Python: Support Managed System Identity as an Azure authentication method

[kk921dbg]

Description

Please can you look into supporting MSI in Azure as it is much more secure than Service Principal and Account Key for enterprises as no passwords need storing.

Use Case Connect to adls gen 2 from an azure App Service that has MSI and MSI has RBAC role/or ACLs on data lake and firewall permissions to connect to storage account. Would like to use a ManagedIdentityCredential to authenticate for the MSI like below:

managed_identity = ManagedIdentityCredential() credential_chain = ChainedTokenCredential(managed_identity) client = DataLakeServiceClient(STORAGE_ACCOUNT_URL, credential=credential_chain) file_system_client=client.get_file_system_client("storageaccount") Related Issue(s)

[roeap]

Hi @kk921dbg - providing support MSI auth is actually quite straight forward (at least should be), however we would not be able to let you create an account client on the Python side, as the client for reading writing the log is created on the rust side of this.

Configuration would need to be provided via the storage_options that can be passed to the DeltaTable. There is one thing for us to figure out though. AFAIK you can provide a client_id, object_id, or msi_resource_id to provide the identity you want to use for MSI auth. in case of the client id we need to disambiguate between client and msi auth, but that should be doable.

We also allow you to pass a file system object to some of the reading / writing operations on the python side, but that only relates to the parquet files in the table, not the log itself.

FYI - wrapping the credential in a chained credential as in your example is superfluous, if you are only providing a single credential. The chained credential is just a wrapper that iterates through the passed credentials until it finds one that works.

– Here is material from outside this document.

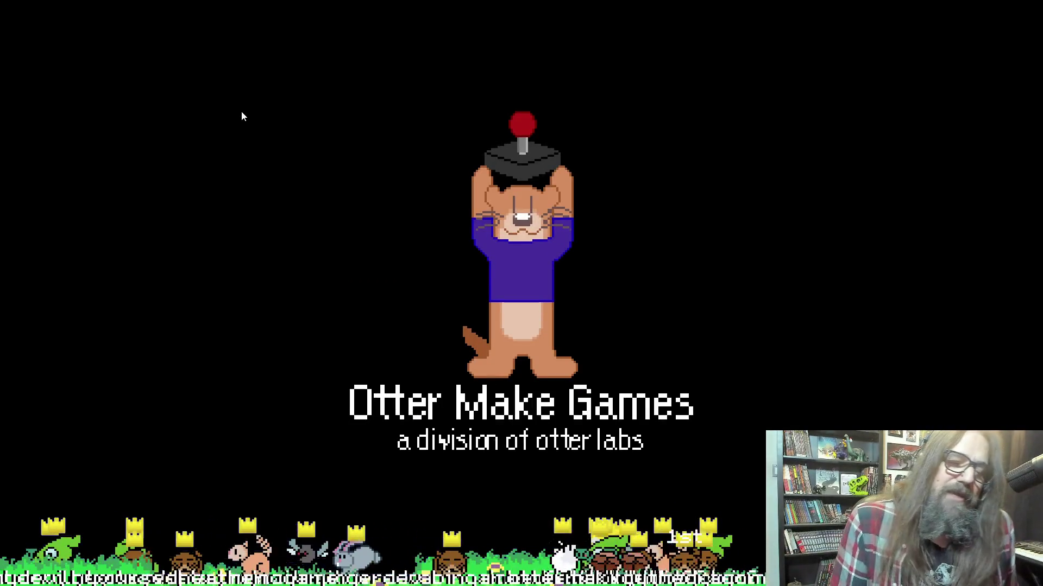
key(Down)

I can have a look into supporting this, but ill need some time, as there are currently a few things on my plate :).

[kk921dbg]

@roeap This would be most secure and compliant for our automated process that we use in our large company

[johnayoub]

@roeap Any update on when managed Identity could be supported? It's pretty much the standard nowadays.

[roeap]

@johnayoub - could you describe your deployment scenario a bit more? In my context we found managed identities to be not so useful, since they are tied to vm's and thus not useable for containerized / cloud-native workloads. depending on your scenario though there might be a way to make that work today.

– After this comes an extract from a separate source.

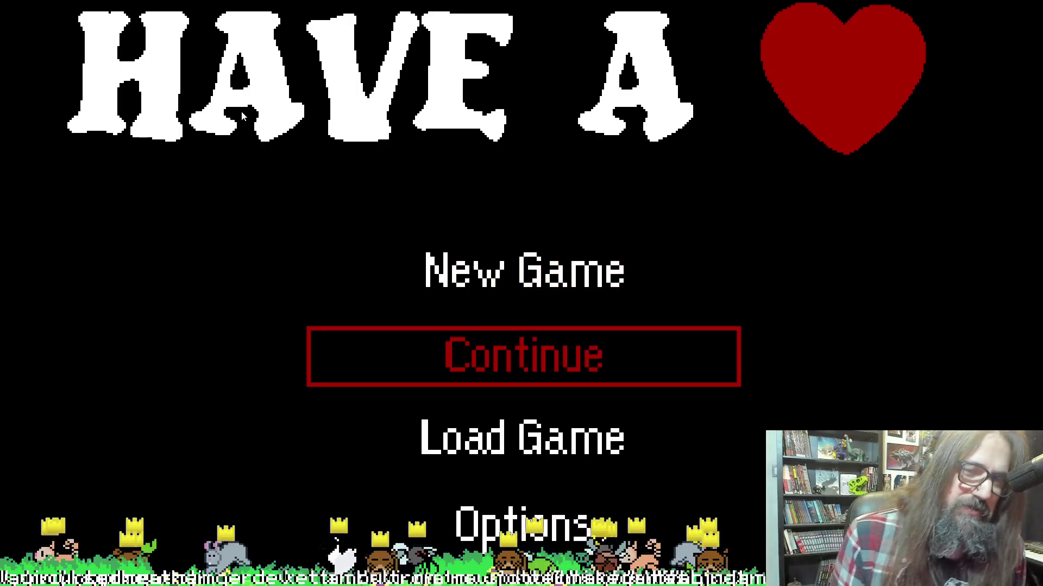
key(Return)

That said, I am hoping to contribute both managed indentity auth as well as workload identities upstream within Q1-23. They then become availabe here as well.

[johnayoub]

@roeap We are planning on connecting to an Azure Storage account via a python function app to convert some small delta table datasets to excel/csv. For us connecting via the function managed identity would be best since we don't have to provision and maintain credentials for a service principal.

Glad to hear that this is planned :)

[roeap]

One possibility that would work right now, is to use the managed identity to acquire a SAS key and use that to authorize the deltalake package. Obviously not ideal, but would work today :). Here you would have to consider the lifetime of the function. i.e. do you expect it to be always-on or would it scale to zero and up again after a while.

If the function runs infrequently, you could also just get a token on the python side and pass that along.

Just as a stop-gap until more azure authentications are supported ...

[johnayoub]

@roeap The function would run on demand mostly likely via an HTTP trigger or a queue one. It would be very short lived less than a minute I would imagine for each invocation. Integrating with the Azure.Identity package would be ideal since it manages the token caching and renewal behind the scenes.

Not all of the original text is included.